- [EXTRACT]
Having the concrete values of x and y can be really helpful to debug a failing test and avoid adding a lot of io.debug() and navigate through a messy output to see what went wrong.
Example 4

// A test that calls some helpers that carry out the assertions
test db_queries() {
  // Reuse the same connection throughout multiple tests
  use connection <- with_dummy_connection
  test_query_1(connection)
  test_query_2(connection)
  test_query_3(connection)
}

fn with_dummy_connection(cont: fn(sql.Connection) -> Nil) -> Nil {
    let connection = ...
    cont(connection)
}

fn test_query_1(connection) {
  let assert Ok(result) = connection |> sql.run("query")
  // Any other kind of assertion on the result...
}

// the other test_query functions I couldn't be bothered sketching out
Here the output could be:
✗ sql_test > db_queries
  ↳ failed calling test_query_2(<connection printed as a string>)
    let assert Ok(result) == Error(QuerySyntaxError(...))

     ┆
  15 │ fn test_query_1(connection) {
  16 │   let assert Ok(result) == connection |> sql.run("query")
     │   ^^^^^^^^^^ failing assertion
     ┊

    sql.run was called with
    connection = <connection printed as a string>

// Here the second argument to sql.run (i.e. "query") is not shown since
// it is a literal value already shown in the source preview
The possibility to also use let assert to pattern match on a structure and still get nice error messages and diffs would be really sweet.
These examples play out kind of nicely but I still have some open questions:

What happens if the assertions are in some deeply nested functions? Just showing the last function where the assertion failed may not be helpful. In all these examples the asserting function is simply called and doesn't appear in  a deeply nested function call stack
What happens with assertions in the user code that may fail during the test execution? Are those failures to be treated and displayed like the failed assertions shown above?

Interaction with a possible panic annotation

I really like Hayleigh proposal for a @panic annotation to mark assertions so here I'm just jotting down some ideas on how it could interact with tests to change the displayed output.

- [SHORT TASK 1]
Rewrite the test output proposal starting with "These examples play" and going on through "the displayed output.", with "assertions" changed to "checks" throughout.

- [DATA TO PROCESS]
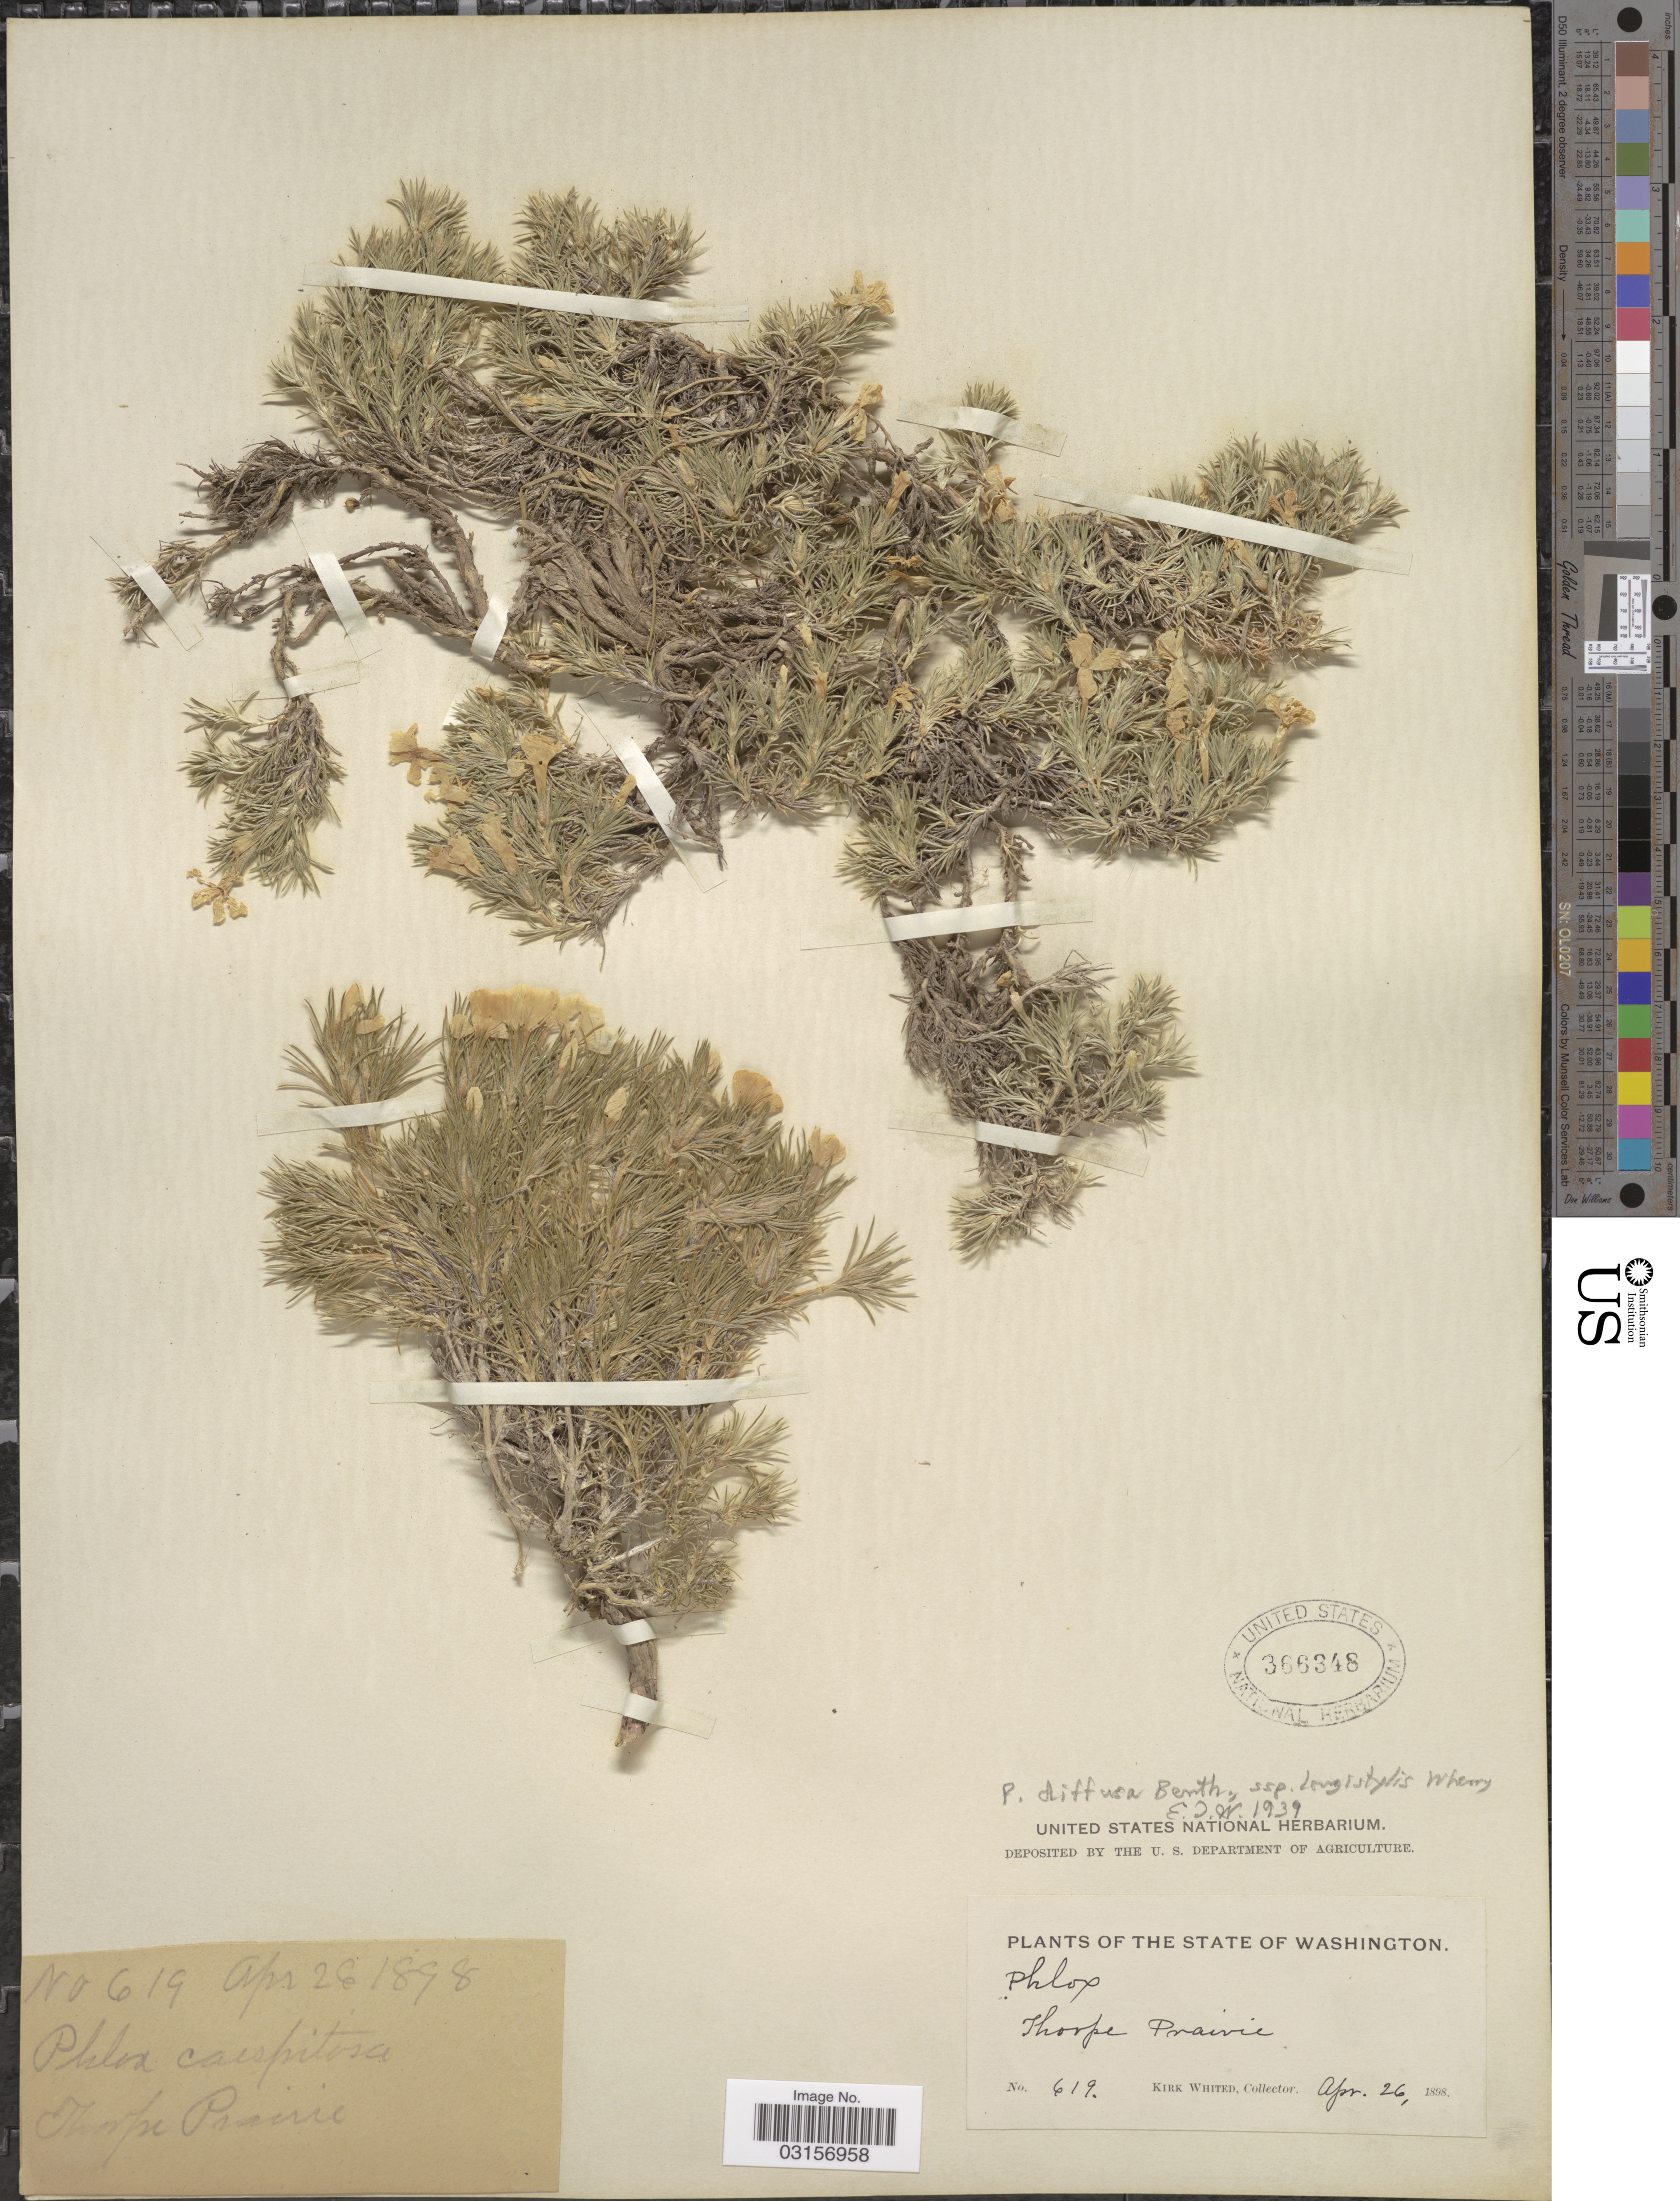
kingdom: Plantae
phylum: Tracheophyta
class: Magnoliopsida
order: Ericales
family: Polemoniaceae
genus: Phlox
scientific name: Phlox diffusa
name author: Benth.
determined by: Mayfield, M. H.; Ferguson, C. J.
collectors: K. Whited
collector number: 619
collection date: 1898-04-26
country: United States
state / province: Washington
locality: Thorpe Prairie.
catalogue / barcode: US 366348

- [SHORT TASK 2]
Lay out every line of the records above as a Markdown table with the columns n (a row number) and Line, skipping blank lines. Leave the pictures out of the answer.

- [WORKED SOLUTION 1]
These examples play out kind of nicely but I still have some open questions:

What happens if the checks are in some deeply nested functions? Just showing the last function where the assertion failed may not be helpful. In all these examples the asserting function is simply called and doesn't appear in  a deeply nested function call stack
What happens with checks in the user code that may fail during the test execution? Are those failures to be treated and displayed like the failed checks shown above?

Interaction with a possible panic annotation

I really like Hayleigh proposal for a @panic annotation to mark checks so here I'm just jotting down some ideas on how it could interact with tests to change the displayed output.

- [WORKED SOLUTION 2]
| n | Line |
|---|---|
| 1 | kingdom: Plantae |
| 2 | phylum: Tracheophyta |
| 3 | class: Magnoliopsida |
| 4 | order: Ericales |
| 5 | family: Polemoniaceae |
| 6 | genus: Phlox |
| 7 | scientific name: Phlox diffusa |
| 8 | name author: Benth. |
| 9 | determined by: Mayfield, M. H.; Ferguson, C. J. |
| 10 | collectors: K. Whited |
| 11 | collector number: 619 |
| 12 | collection date: 1898-04-26 |
| 13 | country: United States |
| 14 | state / province: Washington |
| 15 | locality: Thorpe Prairie. |
| 16 | catalogue / barcode: US 366348 |